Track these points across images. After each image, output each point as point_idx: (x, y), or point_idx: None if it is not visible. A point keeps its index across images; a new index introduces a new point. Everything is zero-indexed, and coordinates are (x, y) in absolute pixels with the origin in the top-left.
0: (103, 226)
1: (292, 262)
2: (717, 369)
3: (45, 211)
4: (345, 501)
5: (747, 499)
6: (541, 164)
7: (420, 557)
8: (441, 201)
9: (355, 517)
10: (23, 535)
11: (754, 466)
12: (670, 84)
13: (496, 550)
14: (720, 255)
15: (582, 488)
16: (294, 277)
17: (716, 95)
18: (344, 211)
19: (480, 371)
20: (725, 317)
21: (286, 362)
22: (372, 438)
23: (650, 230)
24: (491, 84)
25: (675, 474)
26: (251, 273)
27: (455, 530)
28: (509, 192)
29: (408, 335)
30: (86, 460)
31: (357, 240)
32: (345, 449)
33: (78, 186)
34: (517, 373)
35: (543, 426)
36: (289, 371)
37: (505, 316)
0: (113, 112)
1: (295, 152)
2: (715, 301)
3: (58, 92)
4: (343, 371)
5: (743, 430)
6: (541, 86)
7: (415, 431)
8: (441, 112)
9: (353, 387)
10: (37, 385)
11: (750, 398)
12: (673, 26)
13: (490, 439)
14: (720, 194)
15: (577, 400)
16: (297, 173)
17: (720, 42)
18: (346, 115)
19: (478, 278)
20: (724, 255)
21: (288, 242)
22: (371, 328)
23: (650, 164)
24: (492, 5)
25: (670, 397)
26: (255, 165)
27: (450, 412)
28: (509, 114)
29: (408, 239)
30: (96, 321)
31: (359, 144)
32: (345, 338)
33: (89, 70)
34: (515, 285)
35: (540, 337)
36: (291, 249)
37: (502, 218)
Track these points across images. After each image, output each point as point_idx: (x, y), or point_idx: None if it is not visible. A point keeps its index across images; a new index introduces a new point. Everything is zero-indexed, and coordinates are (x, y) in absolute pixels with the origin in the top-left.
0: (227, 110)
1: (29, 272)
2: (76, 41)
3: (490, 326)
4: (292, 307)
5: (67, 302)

_WHAT THE EXERCISE ASKS:_
Rewrite the rows starting at the very first line and ending at the line containing "13: (490, 439)", with "point_idx" changed to "pt_idx" and nothing else altered.

_EXERCISE RESPONSE:_
Track these points across images. After each image, output each point as pt_idx: (x, y), or pt_idx: None if it is not visible. A point keeps its index across images; a new index introduces a new point. Everything is zero-indexed, and coordinates are (x, y) in absolute pixels with the origin in the top-left.
0: (103, 226)
1: (292, 262)
2: (717, 369)
3: (45, 211)
4: (345, 501)
5: (747, 499)
6: (541, 164)
7: (420, 557)
8: (441, 201)
9: (355, 517)
10: (23, 535)
11: (754, 466)
12: (670, 84)
13: (496, 550)
14: (720, 255)
15: (582, 488)
16: (294, 277)
17: (716, 95)
18: (344, 211)
19: (480, 371)
20: (725, 317)
21: (286, 362)
22: (372, 438)
23: (650, 230)
24: (491, 84)
25: (675, 474)
26: (251, 273)
27: (455, 530)
28: (509, 192)
29: (408, 335)
30: (86, 460)
31: (357, 240)
32: (345, 449)
33: (78, 186)
34: (517, 373)
35: (543, 426)
36: (289, 371)
37: (505, 316)
0: (113, 112)
1: (295, 152)
2: (715, 301)
3: (58, 92)
4: (343, 371)
5: (743, 430)
6: (541, 86)
7: (415, 431)
8: (441, 112)
9: (353, 387)
10: (37, 385)
11: (750, 398)
12: (673, 26)
13: (490, 439)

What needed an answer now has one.